Task
Pull out every line in the listing below that contains the word "smallest", and copy each one in full.

[Stored entries]

■ ■ ■ ■ ■

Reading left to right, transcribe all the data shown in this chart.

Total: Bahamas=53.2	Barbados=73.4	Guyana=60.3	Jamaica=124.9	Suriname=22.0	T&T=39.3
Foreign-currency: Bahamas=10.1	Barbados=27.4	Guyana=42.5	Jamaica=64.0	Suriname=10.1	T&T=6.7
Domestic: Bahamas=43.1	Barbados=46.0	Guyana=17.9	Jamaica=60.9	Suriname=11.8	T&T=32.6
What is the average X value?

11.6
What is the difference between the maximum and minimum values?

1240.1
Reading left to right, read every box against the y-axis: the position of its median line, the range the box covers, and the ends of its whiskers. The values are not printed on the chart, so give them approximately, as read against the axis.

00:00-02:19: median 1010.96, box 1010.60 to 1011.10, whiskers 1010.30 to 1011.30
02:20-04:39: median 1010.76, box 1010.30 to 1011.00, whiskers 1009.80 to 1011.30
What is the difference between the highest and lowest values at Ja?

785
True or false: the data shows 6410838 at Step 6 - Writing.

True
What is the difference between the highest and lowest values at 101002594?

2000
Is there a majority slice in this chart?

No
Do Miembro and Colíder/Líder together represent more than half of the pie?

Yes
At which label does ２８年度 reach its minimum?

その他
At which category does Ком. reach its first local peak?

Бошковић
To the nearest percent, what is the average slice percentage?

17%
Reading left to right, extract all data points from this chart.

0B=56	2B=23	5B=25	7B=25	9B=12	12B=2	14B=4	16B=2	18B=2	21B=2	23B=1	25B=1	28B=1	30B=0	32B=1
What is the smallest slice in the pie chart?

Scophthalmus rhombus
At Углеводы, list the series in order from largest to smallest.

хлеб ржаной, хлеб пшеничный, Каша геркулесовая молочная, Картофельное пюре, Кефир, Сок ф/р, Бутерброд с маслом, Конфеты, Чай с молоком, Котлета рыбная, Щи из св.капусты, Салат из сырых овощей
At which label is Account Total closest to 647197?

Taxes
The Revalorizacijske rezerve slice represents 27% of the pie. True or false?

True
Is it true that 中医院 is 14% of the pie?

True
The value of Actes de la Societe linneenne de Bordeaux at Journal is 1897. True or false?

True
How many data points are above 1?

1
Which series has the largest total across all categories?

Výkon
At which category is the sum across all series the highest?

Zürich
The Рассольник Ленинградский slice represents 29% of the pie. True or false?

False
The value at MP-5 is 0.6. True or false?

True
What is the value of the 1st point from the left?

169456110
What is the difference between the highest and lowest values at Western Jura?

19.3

■ ■ ■ ■ ■

Written reply
What is the smallest slice in the pie chart?
At Углеводы, list the series in order from largest to smallest.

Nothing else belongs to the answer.